Para Winnicott (1950-1955/2000a), o primeiro padrão refere-se ao que ele chama de saúde e isto depende do cuidado ambiental, da mãe suficientemente boa que, conforme abordado no capítulo anterior, identificada com seu bebê, expressa amor inicialmente por meios

físicos, ao “segurá-lo” desde o útero até o colo, adaptando-se às necessidades do bebê. “Nestas condições, e somente nestas condições, o indivíduo pode começar a existir, começar a existir para viver as experiências do id.” (p. 298). O autor faz uma ressalva importante de que, neste período primitivo, o que a fusão entre o potencial de motilidade e o potencial erótico permite não diz respeito a gestos de oposição, no sentido de reações à frustração, mas que a motilidade do feto precisa encontrar uma oposição adequada. Caso isso não ocorra, como descrevemos no segundo e terceiro padrões, esse movimento de expansão do feto permanecerá sem experiências constituindo-se como ameaça a seu bem-estar (sensação de realidade ou de existir). Nesses casos, em que o potencial de motilidade se torna matéria de experiência somente pela intrusão ambiental, Winnicott afirma estar diante do campo da doença.

Quando o primeiro padrão não está estabelecido não pode haver fusão, a não ser de um modo secundário, através da ‘erotização’ de elementos agressivos. Eis aí uma das raízes das tendências sádicas compulsivas, que vez por outra transforma-se em masoquismo. O indivíduo não consegue sentir-se real a não ser quando se comporta de modo destrutivo e impiedoso. . . . Aqui o erótico funde-se à motilidade, enquanto na saúde é mais correto dizer que a motilidade funde-se ao erótico. (Winnicott, 1950- 1955/2000a, p. 299)
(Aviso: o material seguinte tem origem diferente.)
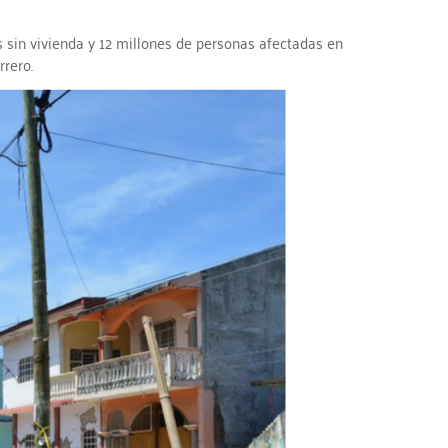
 sin vivienda y 12 millones de personas afectadas en
rrero.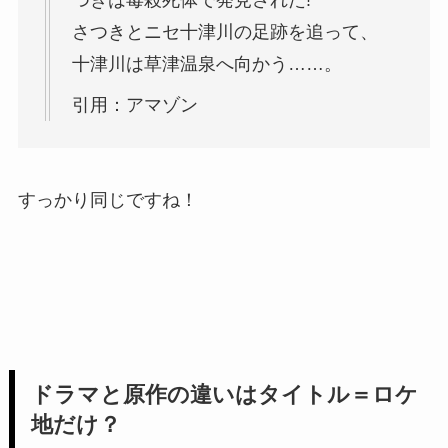
つきは毒殺死体で発見された!
さつきとニセ十津川の足跡を追って、
十津川は草津温泉へ向かう……。
引用：アマゾン
すっかり同じですね！
ドラマと原作の違いはタイトル＝ロケ
地だけ？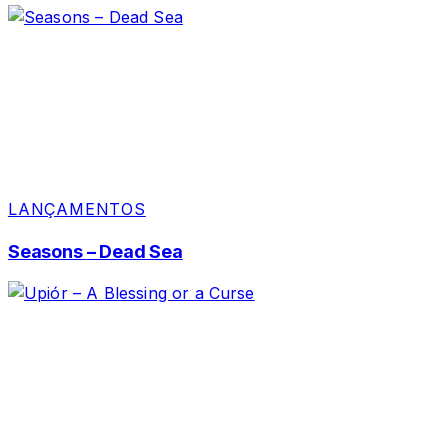
LANÇAMENTOS
Seasons – Dead Sea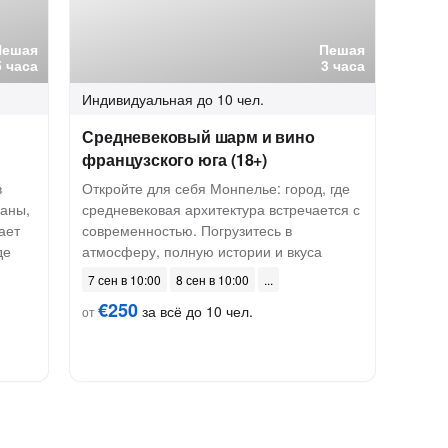
Пешая
Пешая
5 часа
3 часа
Индивидуальная
до 10 чел.
Средневековый шарм и вино
французского юга (18+)
в
Откройте для себя Монпелье: город, где
саны,
средневековая архитектура встречается с
ает
современностью. Погрузитесь в
де
атмосферу, полную истории и вкуса
7 сен в 10:00
8 сен в 10:00
€250
за всё до 10 чел.
от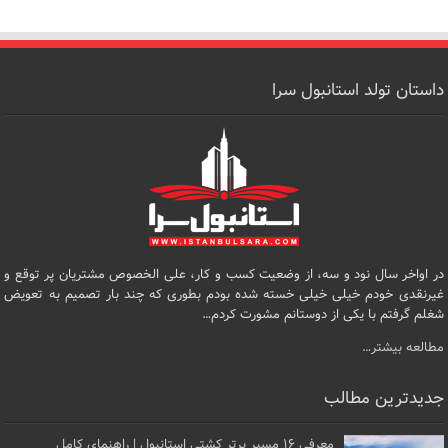
داستان تولد استانبول سرا
در اواخر سال نود و سه، از وضعیت کسب و کار، علی الخصوص مشتریان پر توقع و
غیرنقدی خودم خیلی خیلی خسته شده بودم بطوری که چند بار تصمیم به تعویض
شغلم گرفتم با یکی از دوستانم مشورت کردم…
مطالعه بیشتر…
جدیدترین مطالب
معرفی ۱۶ مسیر برتر کشتی استانبول | راهنمای کامل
Por meio destes padrões de negociação, podemos perceber que o resultado da negociação entre a força-vital de expansão, a motilidade natural do feto e as formas de oposição do ambiente conduzem a inclusão do potencial agressivo no impulso do amor primitivo (Pinheiro, 2018). O estudo da motilidade na teoria do desenvolvimento emocional de Winnicott (1950-1955/2000a), permite-nos compreender quantos fenômenos importantes, através do movimento corporal fetal no encontro com o ambiente, ocorrem nos primórdios da constituição subjetiva, antes mesmo do nascimento e da primeira mamada teórica, mesmo em um tempo em que a organização do ego ainda é extremamente imatura. A soma das experiências motoras favorece de modo bastante significativo a capacidade do indivíduo de começar a existir, e por meio da identificação primária, “rejeitar a casca e tornar-se o núcleo” (p. 300), a partir de um ambiente suficientemente bom. Somente através de um ambiente suficientemente bom é que poderá ocorrer o processo de diferenciação.